As years go on, there is still no evidence to speak about how running shoes prevent injury—and that goes for traditional shoes, minimalist shoes, the super-cushioned maximalist shoes,or even that you should simply choose a shoe based on comfort.

The false argument that exists for the newer maximalist model states that since there is no evidence around more traditional shoes, then the newer version must be better. Also, the thinking that a more natural foot motion is best, as represented by the minimalist model, is also not backed up by evidence.  Plenty of people who properly train in these shoes report injuries.

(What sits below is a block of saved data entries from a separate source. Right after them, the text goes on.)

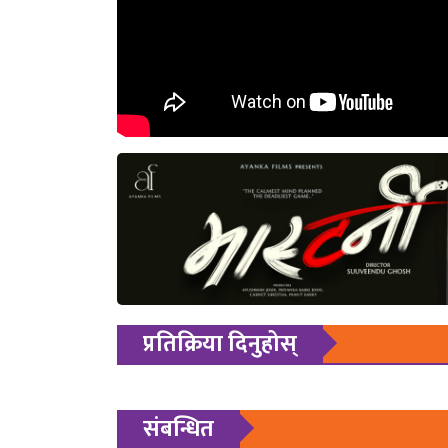
प्रतिक्रिया दिनुहोस्
संबन्धित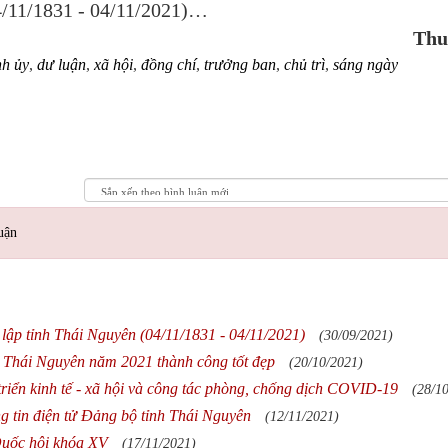
4/11/1831 - 04/11/2021)…
Thu
nh ủy
,
dư luận
,
xã hội
,
đồng chí
,
trưởng ban
,
chủ trì
,
sáng ngày
uận
lập tỉnh Thái Nguyên (04/11/1831 - 04/11/2021)
(30/09/2021)
ỉnh Thái Nguyên năm 2021 thành công tốt đẹp
(20/10/2021)
 triển kinh tế - xã hội và công tác phòng, chống dịch COVID-19
(28/1
g tin điện tử Đảng bộ tỉnh Thái Nguyên
(12/11/2021)
 Quốc hội khóa XV
(17/11/2021)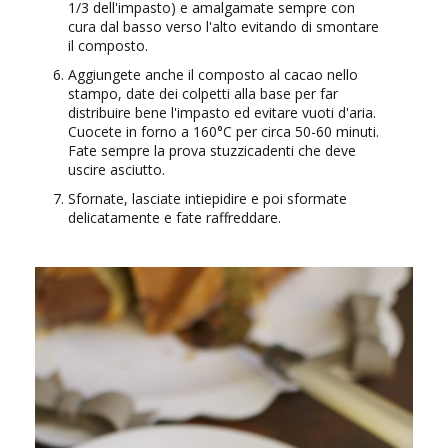
1/3 dell'impasto) e amalgamate sempre con
cura dal basso verso l'alto evitando di smontare
il composto.
Aggiungete anche il composto al cacao nello
stampo, date dei colpetti alla base per far
distribuire bene l'impasto ed evitare vuoti d'aria.
Cuocete in forno a 160°C per circa 50-60 minuti.
Fate sempre la prova stuzzicadenti che deve
uscire asciutto.
Sfornate, lasciate intiepidire e poi sformate
delicatamente e fate raffreddare.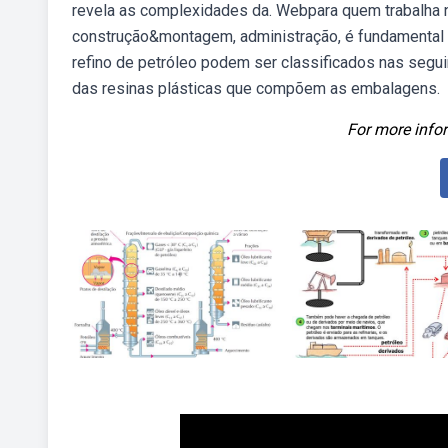
revela as complexidades da. Webpara quem trabalha na
construção&montagem, administração, é fundamental
refino de petróleo podem ser classificados nas segui
das resinas plásticas que compõem as embalagens.
For more infor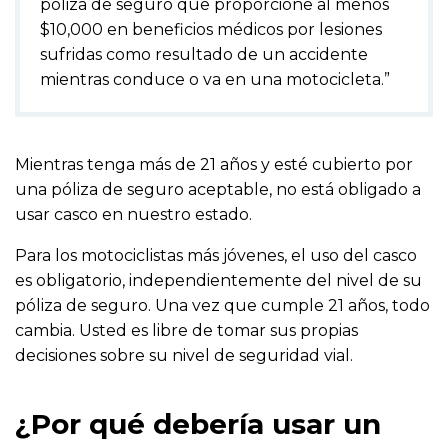
póliza de seguro que proporcione al menos
$10,000 en beneficios médicos por lesiones
sufridas como resultado de un accidente
mientras conduce o va en una motocicleta.”
Mientras tenga más de 21 años y esté cubierto por
una póliza de seguro aceptable, no está obligado a
usar casco en nuestro estado.
Para los motociclistas más jóvenes, el uso del casco
es obligatorio, independientemente del nivel de su
póliza de seguro. Una vez que cumple 21 años, todo
cambia. Usted es libre de tomar sus propias
decisiones sobre su nivel de seguridad vial.
¿Por qué debería usar un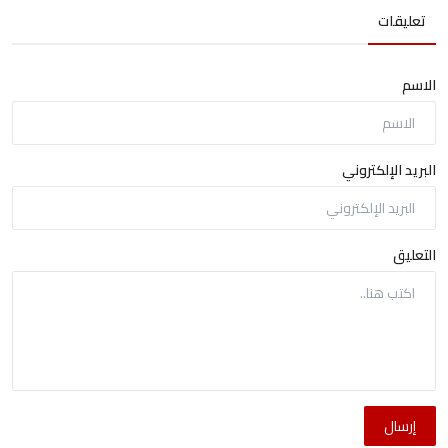
تعليقات
الاسم
البريد الإلكتروني
التعليق
إرسال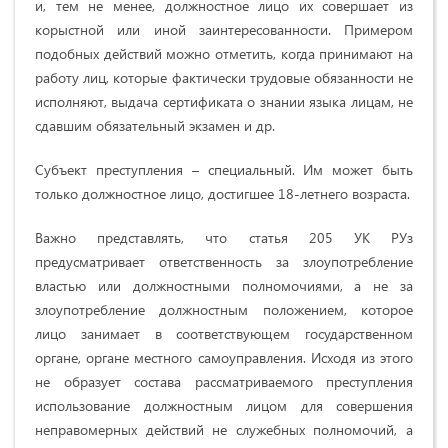
и, тем не менее, должностное лицо их совершает из
корыстной или иной заинтересованности. Примером
подобных действий можно отметить, когда принимают на
работу лиц, которые фактически трудовые обязанности не
исполняют, выдача сертификата о знании языка лицам, не
сдавшим обязательный экзамен и др.
Субъект преступления – специальный. Им может быть
только должностное лицо, достигшее 18-летнего возраста.
Важно представлять, что статья 205 УК РУз
предусматривает ответственность за злоупотребление
властью или должностными полномочиями, а не за
злоупотребление должностным положением, которое
лицо занимает в соответствующем государственном
органе, органе местного самоуправления. Исходя из этого
не образует состава рассматриваемого преступления
использование должностным лицом для совершения
неправомерных действий не служебных полномочий, а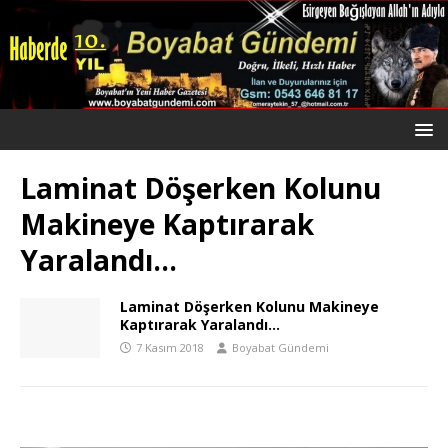
Laminat Döşerken Kolunu
Makineye Kaptırarak
Yaralandı…
Laminat Döşerken Kolunu Makineye
Kaptırarak Yaralandı…
7 Kasım 2018
Boyabat Gündemi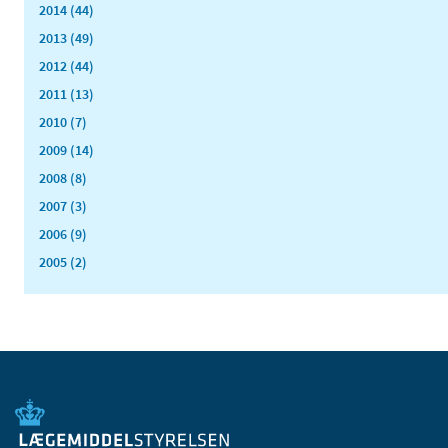
2014 (44)
2013 (49)
2012 (44)
2011 (13)
2010 (7)
2009 (14)
2008 (8)
2007 (3)
2006 (9)
2005 (2)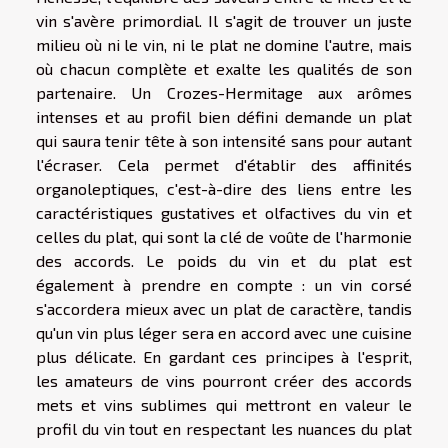
vin s'avère primordial. Il s'agit de trouver un juste
milieu où ni le vin, ni le plat ne domine l'autre, mais
où chacun complète et exalte les qualités de son
partenaire. Un Crozes-Hermitage aux arômes
intenses et au profil bien défini demande un plat
qui saura tenir tête à son intensité sans pour autant
l'écraser. Cela permet d'établir des affinités
organoleptiques, c'est-à-dire des liens entre les
caractéristiques gustatives et olfactives du vin et
celles du plat, qui sont la clé de voûte de l'harmonie
des accords. Le poids du vin et du plat est
également à prendre en compte : un vin corsé
s'accordera mieux avec un plat de caractère, tandis
qu'un vin plus léger sera en accord avec une cuisine
plus délicate. En gardant ces principes à l'esprit,
les amateurs de vins pourront créer des accords
mets et vins sublimes qui mettront en valeur le
profil du vin tout en respectant les nuances du plat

Some researchers have argued that the best way to choose a shoe is comfort, and that your own legs have a unique“preferred movement path” that will minimize injury. There are plenty of studies that show how different types of shoes, or no shoes at all,affect the way your joints move and the forces that impact them – but no one can say if those changes actually affect injury rates.

What research actually does show is some of the best ways to avoid injury are to be cautious about how to increase the training load, and maybe to make small adjustments in running form to avoid problems such as excessive braking with muscles on the front of the thigh. 

Someone newer to running might want to try on several different shoes at their local running store to find what feels best. Running shoes should not have a “breaking in” period, so if they aren’t comfortable right out of the gate, then try a different make or model that feels good to run right away. Check with your physiotherapist for specific exercises or gait analysis to help you build up some miles safely and stay injury-free!